D’autres pays présentent leurs propres préoccupations en matière de droits de l’homme. L’année dernière, l’Union européenne a révoqué l’accès en franchise pour les vêtements de Cambodge en réponse à la répression sévère de son gouvernement contre la dissidence.

Certaines marques mondiales demandent à Pékin l’autorisation d’importer davantage de coton en Chine depuis les États-Unis et l’Australie. Ils pourraient utiliser ce coton pour fabriquer des produits destinés à l’Europe et à l’Amérique du Nord, tout en utilisant la récolte du Xinjiang pour le marché chinois.

Pourtant, cette approche peut exposer les entreprises de vêtements aux mêmes risques auxquels elles sont actuellement confrontées.
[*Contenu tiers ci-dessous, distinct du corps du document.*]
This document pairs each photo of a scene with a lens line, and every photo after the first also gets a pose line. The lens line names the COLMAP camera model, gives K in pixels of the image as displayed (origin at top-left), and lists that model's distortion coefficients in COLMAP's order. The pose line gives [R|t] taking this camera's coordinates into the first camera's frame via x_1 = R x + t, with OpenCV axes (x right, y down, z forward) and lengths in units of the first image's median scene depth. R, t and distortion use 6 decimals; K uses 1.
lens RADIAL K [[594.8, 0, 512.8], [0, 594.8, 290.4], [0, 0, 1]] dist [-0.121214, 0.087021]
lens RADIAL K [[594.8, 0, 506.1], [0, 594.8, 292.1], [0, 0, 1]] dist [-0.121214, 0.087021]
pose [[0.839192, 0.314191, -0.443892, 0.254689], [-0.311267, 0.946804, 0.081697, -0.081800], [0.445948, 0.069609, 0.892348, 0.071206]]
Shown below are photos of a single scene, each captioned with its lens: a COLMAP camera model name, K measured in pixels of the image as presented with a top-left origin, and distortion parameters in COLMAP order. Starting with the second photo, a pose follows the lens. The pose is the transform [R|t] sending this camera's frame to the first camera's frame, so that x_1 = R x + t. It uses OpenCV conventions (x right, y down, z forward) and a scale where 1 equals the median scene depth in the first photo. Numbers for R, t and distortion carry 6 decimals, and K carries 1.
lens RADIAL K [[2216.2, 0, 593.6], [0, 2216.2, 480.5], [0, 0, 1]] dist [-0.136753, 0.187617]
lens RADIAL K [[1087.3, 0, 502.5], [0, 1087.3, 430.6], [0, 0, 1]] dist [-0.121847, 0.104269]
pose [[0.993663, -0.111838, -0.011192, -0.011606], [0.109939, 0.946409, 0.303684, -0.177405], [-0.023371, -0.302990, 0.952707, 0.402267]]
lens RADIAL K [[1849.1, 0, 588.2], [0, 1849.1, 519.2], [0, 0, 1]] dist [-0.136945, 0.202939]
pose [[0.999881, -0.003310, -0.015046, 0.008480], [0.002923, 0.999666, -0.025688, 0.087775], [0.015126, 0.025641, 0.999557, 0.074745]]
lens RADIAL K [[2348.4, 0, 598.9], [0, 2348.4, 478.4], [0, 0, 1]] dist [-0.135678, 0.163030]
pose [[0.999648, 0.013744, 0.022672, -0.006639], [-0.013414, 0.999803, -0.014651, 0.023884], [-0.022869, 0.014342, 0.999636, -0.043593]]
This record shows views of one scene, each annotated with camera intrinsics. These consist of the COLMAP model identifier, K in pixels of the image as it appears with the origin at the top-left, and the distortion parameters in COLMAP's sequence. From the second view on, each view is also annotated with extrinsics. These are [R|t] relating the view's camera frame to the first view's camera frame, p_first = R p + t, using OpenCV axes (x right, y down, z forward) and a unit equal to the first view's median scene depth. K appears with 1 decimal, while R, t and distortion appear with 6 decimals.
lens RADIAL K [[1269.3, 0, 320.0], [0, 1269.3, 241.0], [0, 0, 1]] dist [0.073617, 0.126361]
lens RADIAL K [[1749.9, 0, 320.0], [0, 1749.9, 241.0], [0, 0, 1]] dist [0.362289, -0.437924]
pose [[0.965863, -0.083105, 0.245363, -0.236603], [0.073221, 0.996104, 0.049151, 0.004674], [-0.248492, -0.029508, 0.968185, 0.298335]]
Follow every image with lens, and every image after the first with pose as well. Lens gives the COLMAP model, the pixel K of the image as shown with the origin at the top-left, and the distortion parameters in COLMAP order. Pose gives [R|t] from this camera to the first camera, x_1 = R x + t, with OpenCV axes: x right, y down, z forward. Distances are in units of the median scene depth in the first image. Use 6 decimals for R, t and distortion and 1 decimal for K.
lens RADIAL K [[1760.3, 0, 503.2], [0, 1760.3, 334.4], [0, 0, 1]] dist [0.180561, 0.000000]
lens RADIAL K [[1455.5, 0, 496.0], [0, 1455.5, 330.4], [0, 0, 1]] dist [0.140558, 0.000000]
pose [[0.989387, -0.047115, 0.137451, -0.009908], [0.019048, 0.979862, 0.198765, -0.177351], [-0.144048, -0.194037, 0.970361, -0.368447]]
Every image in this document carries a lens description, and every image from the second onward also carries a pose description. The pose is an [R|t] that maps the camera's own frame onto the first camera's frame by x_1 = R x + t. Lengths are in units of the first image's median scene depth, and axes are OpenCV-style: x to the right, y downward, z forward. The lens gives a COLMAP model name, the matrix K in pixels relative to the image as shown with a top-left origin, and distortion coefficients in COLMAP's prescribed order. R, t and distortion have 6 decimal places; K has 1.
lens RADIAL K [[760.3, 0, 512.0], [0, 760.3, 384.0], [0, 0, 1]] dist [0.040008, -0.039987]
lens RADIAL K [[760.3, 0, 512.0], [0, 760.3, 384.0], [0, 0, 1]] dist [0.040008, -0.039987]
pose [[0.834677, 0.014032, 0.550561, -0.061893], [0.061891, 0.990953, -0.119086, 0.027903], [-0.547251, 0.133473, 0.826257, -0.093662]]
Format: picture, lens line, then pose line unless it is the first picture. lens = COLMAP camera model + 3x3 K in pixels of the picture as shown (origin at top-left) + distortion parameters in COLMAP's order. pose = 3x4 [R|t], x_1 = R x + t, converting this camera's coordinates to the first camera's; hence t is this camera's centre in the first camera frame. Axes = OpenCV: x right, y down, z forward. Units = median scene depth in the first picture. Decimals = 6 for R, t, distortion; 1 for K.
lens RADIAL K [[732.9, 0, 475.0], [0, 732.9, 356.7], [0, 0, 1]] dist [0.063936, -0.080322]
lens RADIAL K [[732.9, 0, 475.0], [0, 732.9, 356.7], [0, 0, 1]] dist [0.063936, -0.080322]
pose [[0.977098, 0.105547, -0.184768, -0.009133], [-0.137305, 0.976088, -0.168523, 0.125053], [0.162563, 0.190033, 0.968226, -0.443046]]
«Si la marque est étiquetée comme » Ils utilisent toujours le travail forcé, mais ils ne l’utilisent que pour le marché chinois « , cela suffira-t-il? » a déclaré Mme Collinson, la lobbyiste de l’industrie.

La semaine dernière, H&M a publié une nouvelle communication, implorant les consommateurs chinois de revenir. «Nous travaillons avec nos collègues en Chine pour faire tout ce que nous pouvons pour gérer les défis actuels», a déclaré le déclaration, qui ne mentionnait pas le Xinjiang. «La Chine est un marché très important pour nous.»

Ces propos semblent n’avoir satisfait personne – pas les organisations de défense des droits de l’homme sceptiques quant aux affirmations selon lesquelles les entreprises de vêtements ont rompu leurs liens avec le Xinjiang; pas les consommateurs chinois en colère contre une indignité nationale perçue.

Sur les réseaux sociaux chinois, les critiques de H&M sont restées féroces.

«Pour vous, la Chine est toujours un marché important», a déclaré un article. « Mais pour la Chine, vous n’êtes qu’une marque inutile. »

Joy Dong, Liu Yi et Chris Buckley contribué.